Your assignment: Pick out each line below containing "dendrogram".

Data section:
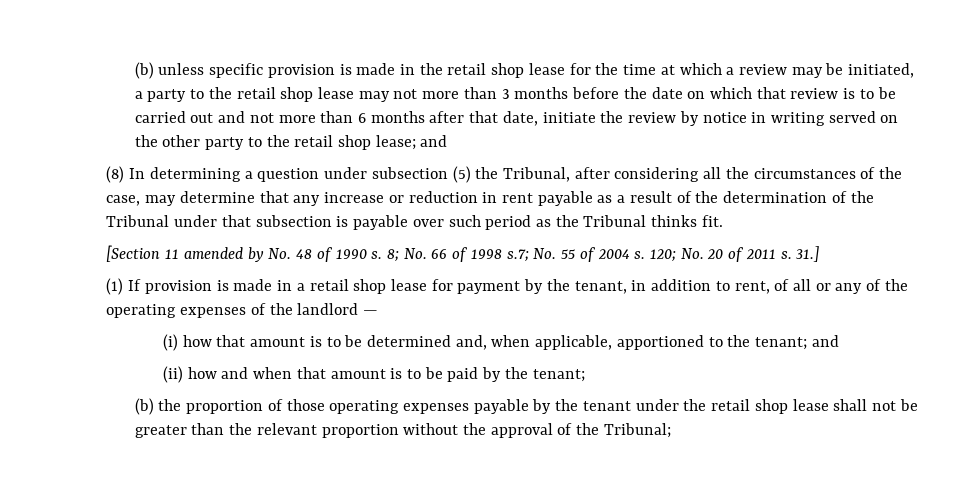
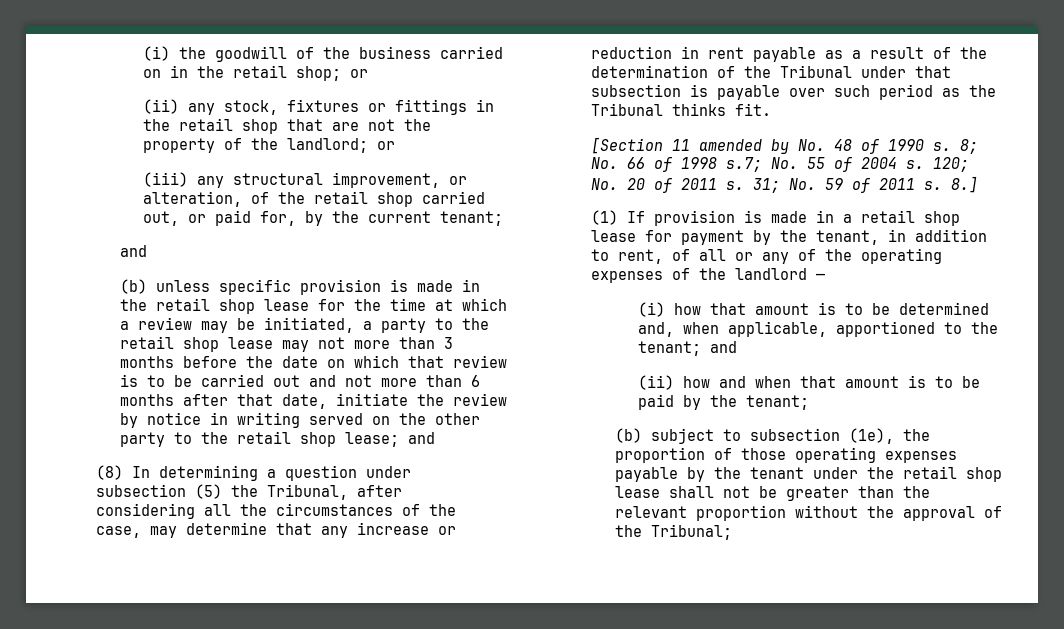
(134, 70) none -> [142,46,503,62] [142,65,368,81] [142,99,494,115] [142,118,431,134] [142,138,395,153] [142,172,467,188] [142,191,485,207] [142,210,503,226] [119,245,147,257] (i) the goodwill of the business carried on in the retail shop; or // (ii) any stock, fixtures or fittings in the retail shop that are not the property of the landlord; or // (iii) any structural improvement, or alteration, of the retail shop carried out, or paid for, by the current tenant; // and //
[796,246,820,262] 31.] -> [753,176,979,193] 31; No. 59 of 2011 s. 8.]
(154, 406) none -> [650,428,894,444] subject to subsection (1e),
==
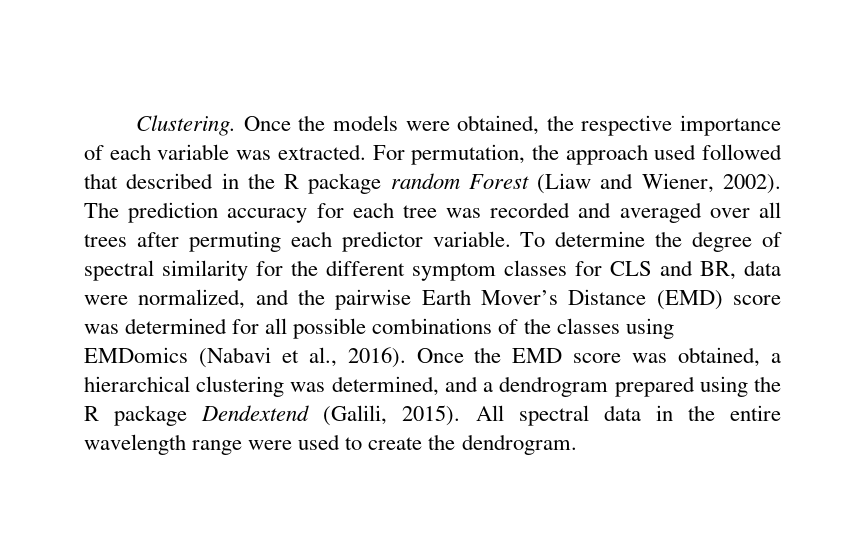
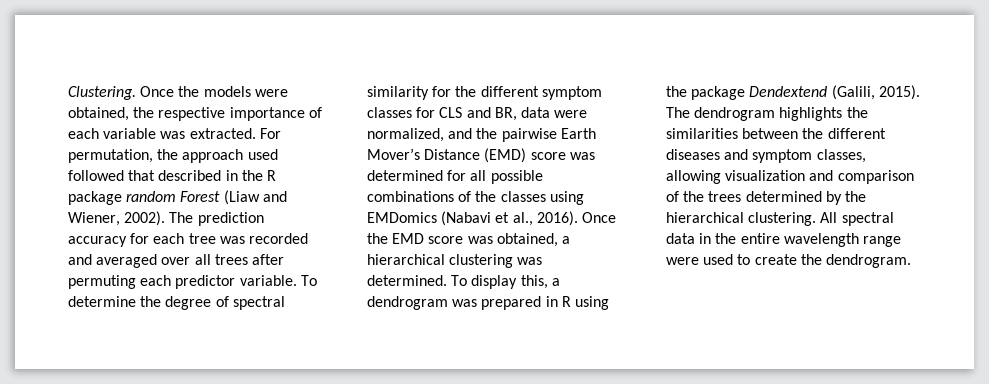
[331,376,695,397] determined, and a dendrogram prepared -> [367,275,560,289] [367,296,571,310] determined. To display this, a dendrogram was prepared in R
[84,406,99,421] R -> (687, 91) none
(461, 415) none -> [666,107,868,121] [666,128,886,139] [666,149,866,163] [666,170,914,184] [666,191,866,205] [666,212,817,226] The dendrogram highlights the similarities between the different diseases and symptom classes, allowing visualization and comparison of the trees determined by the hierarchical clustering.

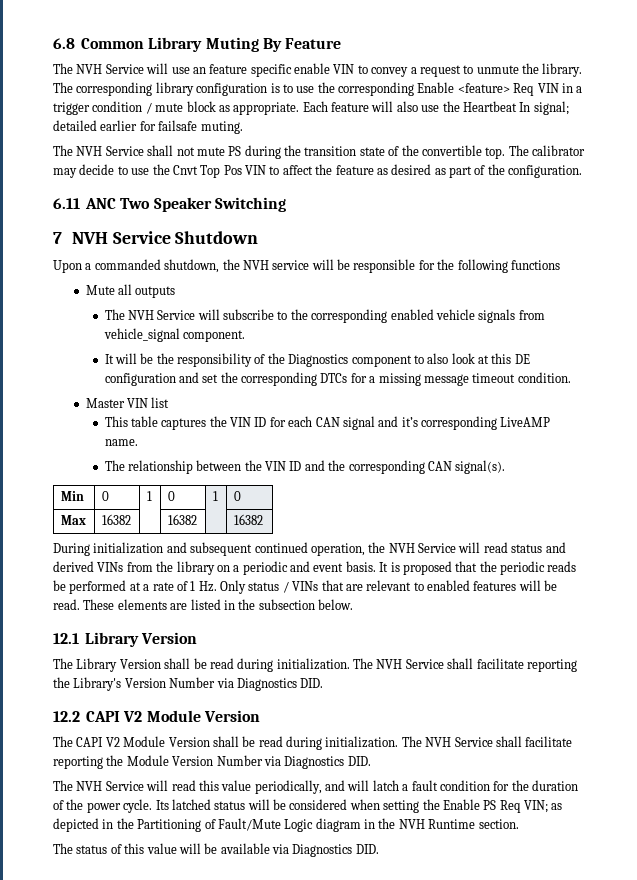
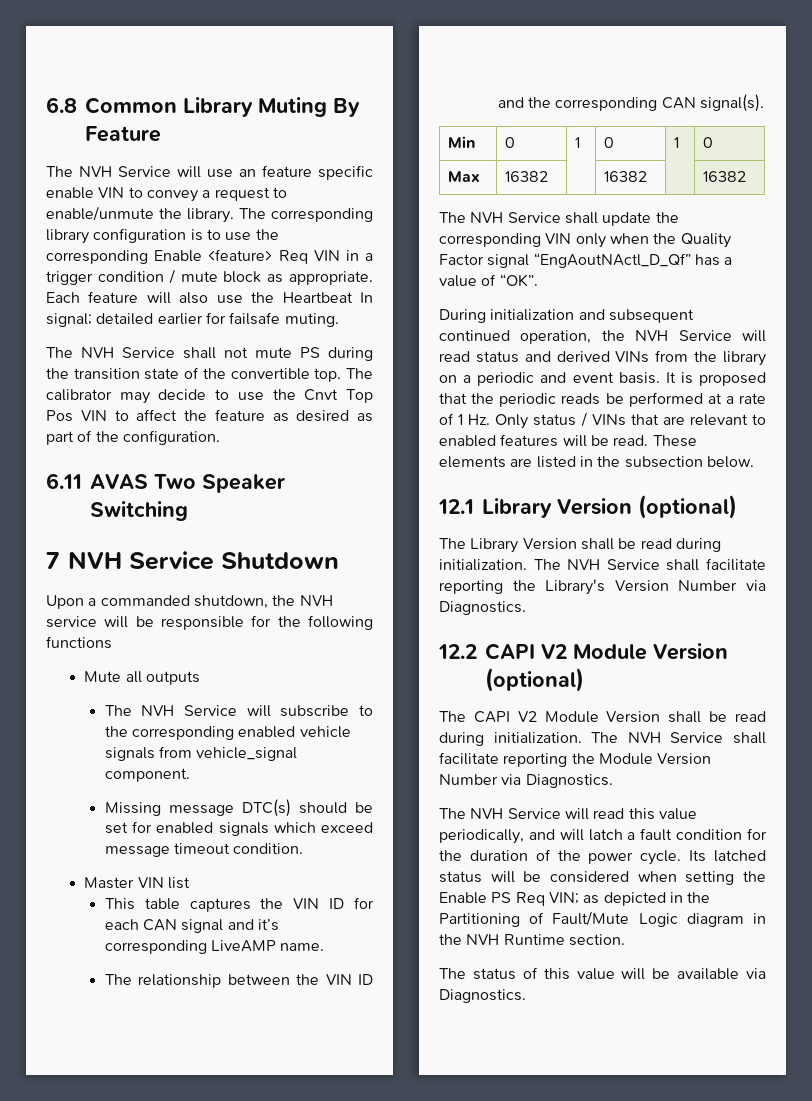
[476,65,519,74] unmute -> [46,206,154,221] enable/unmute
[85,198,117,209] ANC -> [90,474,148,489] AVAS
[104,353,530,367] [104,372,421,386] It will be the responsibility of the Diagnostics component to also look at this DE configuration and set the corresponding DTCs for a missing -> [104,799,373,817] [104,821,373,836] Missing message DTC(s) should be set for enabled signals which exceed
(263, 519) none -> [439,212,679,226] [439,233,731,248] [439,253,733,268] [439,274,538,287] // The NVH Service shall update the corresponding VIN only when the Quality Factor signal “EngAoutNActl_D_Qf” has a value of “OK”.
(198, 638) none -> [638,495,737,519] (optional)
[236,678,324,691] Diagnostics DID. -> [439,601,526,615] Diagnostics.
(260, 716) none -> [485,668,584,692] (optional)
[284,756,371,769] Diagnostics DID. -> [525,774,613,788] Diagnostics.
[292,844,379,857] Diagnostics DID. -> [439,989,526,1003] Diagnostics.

Task answer:
[331,376,695,397] determined, and a dendrogram prepared -> [367,275,560,289] [367,296,571,310] determined. To display this, a dendrogram was prepared in R
(461, 415) none -> [666,107,868,121] [666,128,886,139] [666,149,866,163] [666,170,914,184] [666,191,866,205] [666,212,817,226] The dendrogram highlights the similarities between the different diseases and symptom classes, allowing visualization and comparison of the trees determined by the hierarchical clustering.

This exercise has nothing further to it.